Output the data below only from the line containing "left elbow: (444, 280, -19)" up to and including the line containing "left shoulder: (222, 246, 5)", exact and with the pictures left out.

Extracted data entries
BEGIN
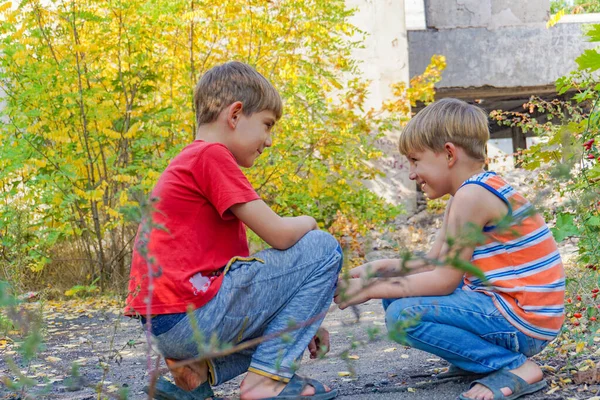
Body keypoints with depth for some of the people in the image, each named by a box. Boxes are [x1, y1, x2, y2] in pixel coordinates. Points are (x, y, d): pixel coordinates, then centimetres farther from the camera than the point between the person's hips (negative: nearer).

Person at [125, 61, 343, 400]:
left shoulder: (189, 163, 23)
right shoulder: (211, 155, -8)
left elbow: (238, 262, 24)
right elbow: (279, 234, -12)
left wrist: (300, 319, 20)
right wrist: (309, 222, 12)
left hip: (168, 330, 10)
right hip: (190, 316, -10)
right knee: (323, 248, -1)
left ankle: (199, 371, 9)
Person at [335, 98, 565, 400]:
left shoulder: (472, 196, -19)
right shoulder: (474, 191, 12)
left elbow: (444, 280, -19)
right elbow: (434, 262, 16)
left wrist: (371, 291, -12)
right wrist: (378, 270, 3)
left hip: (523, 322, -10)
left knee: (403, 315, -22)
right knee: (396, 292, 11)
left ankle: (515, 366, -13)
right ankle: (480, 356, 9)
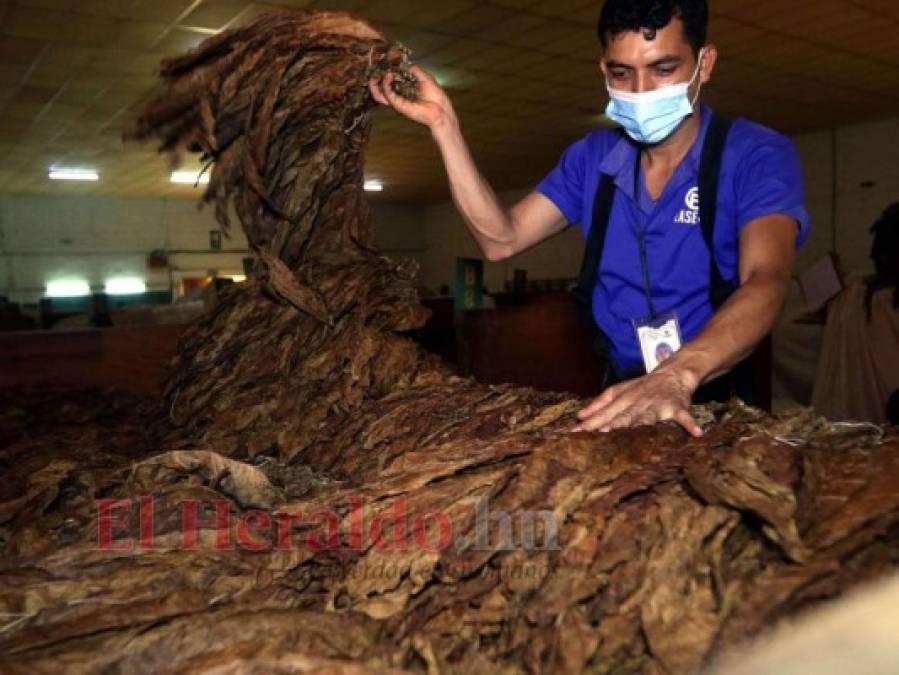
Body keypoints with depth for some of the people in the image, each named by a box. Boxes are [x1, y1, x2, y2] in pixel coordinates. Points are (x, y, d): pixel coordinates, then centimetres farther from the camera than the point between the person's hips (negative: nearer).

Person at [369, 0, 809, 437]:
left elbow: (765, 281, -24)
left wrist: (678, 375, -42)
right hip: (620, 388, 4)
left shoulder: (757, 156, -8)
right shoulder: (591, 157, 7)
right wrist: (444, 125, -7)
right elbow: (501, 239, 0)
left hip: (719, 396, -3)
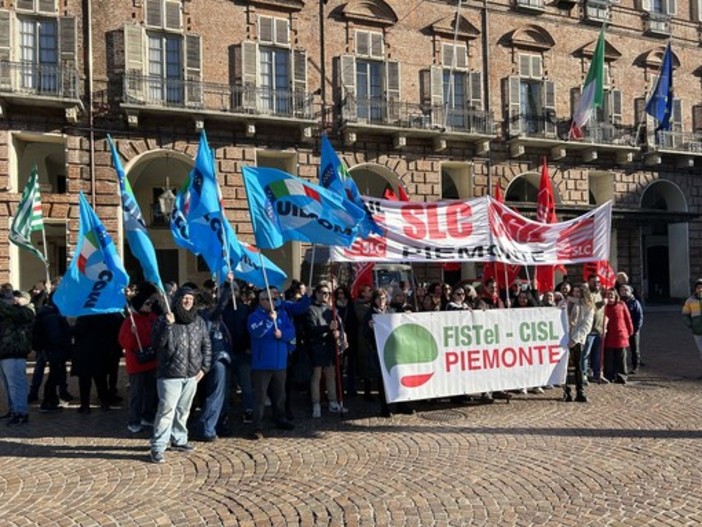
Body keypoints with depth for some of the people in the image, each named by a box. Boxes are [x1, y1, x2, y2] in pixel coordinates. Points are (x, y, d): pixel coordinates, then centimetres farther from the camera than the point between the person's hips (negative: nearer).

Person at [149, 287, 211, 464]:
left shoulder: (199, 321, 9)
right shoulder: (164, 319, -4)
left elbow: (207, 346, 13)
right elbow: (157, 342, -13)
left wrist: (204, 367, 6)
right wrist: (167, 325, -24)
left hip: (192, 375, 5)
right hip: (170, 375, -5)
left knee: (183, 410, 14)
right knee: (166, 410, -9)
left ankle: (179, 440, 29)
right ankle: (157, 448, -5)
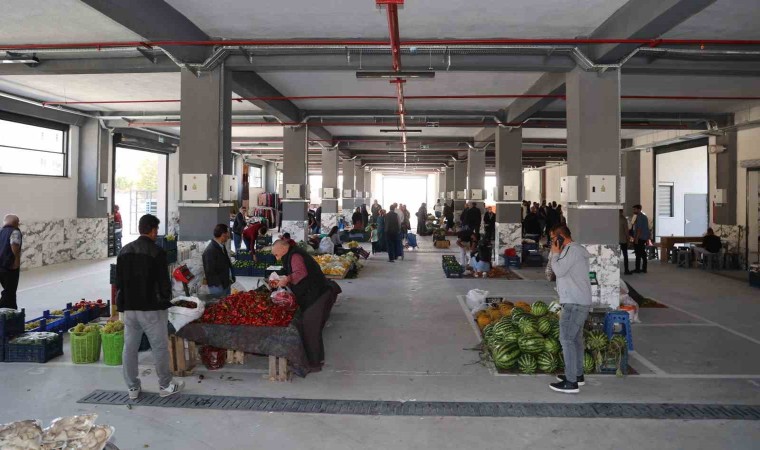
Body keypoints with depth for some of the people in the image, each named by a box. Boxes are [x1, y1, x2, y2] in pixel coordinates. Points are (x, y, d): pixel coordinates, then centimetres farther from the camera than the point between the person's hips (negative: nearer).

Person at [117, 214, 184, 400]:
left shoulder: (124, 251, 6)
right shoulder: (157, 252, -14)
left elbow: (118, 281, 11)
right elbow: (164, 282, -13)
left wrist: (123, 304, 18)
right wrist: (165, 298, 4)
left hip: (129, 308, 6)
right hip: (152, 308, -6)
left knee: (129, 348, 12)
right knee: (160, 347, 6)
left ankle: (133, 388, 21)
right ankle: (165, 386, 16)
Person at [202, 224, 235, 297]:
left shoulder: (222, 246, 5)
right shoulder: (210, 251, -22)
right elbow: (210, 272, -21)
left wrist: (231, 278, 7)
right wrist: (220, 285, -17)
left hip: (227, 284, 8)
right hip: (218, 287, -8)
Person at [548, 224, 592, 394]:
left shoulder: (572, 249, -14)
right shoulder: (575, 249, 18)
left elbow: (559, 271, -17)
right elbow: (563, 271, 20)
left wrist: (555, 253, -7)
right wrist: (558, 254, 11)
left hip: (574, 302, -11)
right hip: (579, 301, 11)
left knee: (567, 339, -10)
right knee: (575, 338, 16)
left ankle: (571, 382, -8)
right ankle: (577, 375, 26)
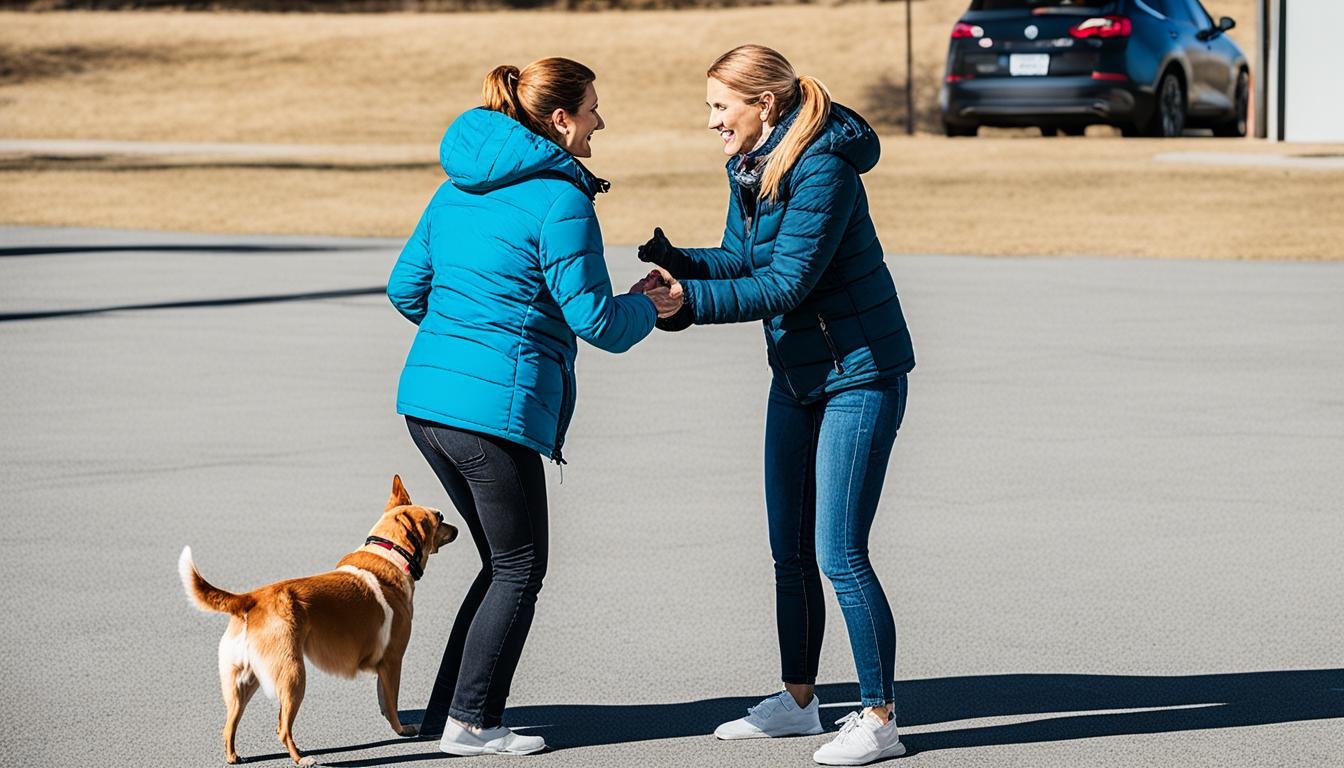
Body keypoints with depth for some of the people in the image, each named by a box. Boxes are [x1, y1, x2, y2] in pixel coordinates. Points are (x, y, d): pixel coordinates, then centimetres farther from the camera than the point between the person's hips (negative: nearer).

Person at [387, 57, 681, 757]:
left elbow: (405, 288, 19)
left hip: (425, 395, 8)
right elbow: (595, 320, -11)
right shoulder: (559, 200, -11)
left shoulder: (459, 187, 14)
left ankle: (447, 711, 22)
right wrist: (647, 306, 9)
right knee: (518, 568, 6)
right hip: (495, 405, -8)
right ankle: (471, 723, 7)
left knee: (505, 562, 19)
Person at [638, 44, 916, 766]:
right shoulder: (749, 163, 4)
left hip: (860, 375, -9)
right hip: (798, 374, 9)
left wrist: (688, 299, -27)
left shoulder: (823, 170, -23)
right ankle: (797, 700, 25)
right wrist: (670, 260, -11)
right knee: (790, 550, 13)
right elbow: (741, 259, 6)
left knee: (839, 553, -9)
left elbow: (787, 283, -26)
END
Result
left elbow: (444, 280, -19)
right elbow: (434, 262, 16)
left wrist: (371, 291, -12)
right wrist: (378, 270, 3)
left hip: (523, 322, -10)
left knee: (403, 315, -22)
right knee: (396, 292, 11)
left ankle: (515, 366, -13)
right ankle: (480, 356, 9)
Body keypoints with depth for some of the people in the image, each named by a box. Boxes are [x1, y1, x2, y2] in pixel coordinates. Points are (x, y, d): pixel coordinates, then centimetres farther from the camera than the point between the person's hips (negative: nearer).

Person at [369, 0, 809, 437]:
left elbow: (765, 281, -24)
left wrist: (678, 375, -42)
right hip: (620, 388, 4)
left shoulder: (757, 156, -8)
right shoulder: (591, 157, 7)
right wrist: (444, 125, -7)
right elbow: (501, 239, 0)
left hip: (719, 396, -3)
Body keypoints with depth for some of the people in the image, each named by a box. Boxes are [x1, y1, x2, y2] in pixel coordinates. Points are (x, y, d): pixel coordinates, then centimetres farther from the camera than the point between the person's hips (negative: nearer).

Person at [149, 287, 211, 464]:
left shoulder: (199, 321, 9)
right shoulder: (164, 319, -4)
left elbow: (207, 346, 13)
right elbow: (157, 342, -13)
left wrist: (204, 367, 6)
right wrist: (167, 325, -24)
left hip: (192, 375, 5)
right hip: (170, 375, -5)
left knee: (183, 410, 14)
right knee: (166, 410, -9)
left ankle: (179, 440, 29)
right ankle: (157, 448, -5)
Body keypoints with depth for some of the people in the image, each named by a box. Boxes are [x1, y1, x2, y2] in pixel coordinates. Points are (x, y, d): pixel coordinates, then centimetres farther from the camera than the point between the person's hips (negative: nearer).

Person at [117, 214, 184, 400]:
left shoulder: (124, 251, 6)
right shoulder: (157, 252, -14)
left elbow: (118, 281, 11)
right elbow: (164, 282, -13)
left wrist: (123, 304, 18)
right wrist: (165, 298, 4)
left hip: (129, 308, 6)
right hip: (152, 308, -6)
left knee: (129, 348, 12)
right knee: (160, 347, 6)
left ankle: (133, 388, 21)
right ankle: (165, 386, 16)
Person at [202, 224, 235, 297]:
left shoulder: (222, 246, 5)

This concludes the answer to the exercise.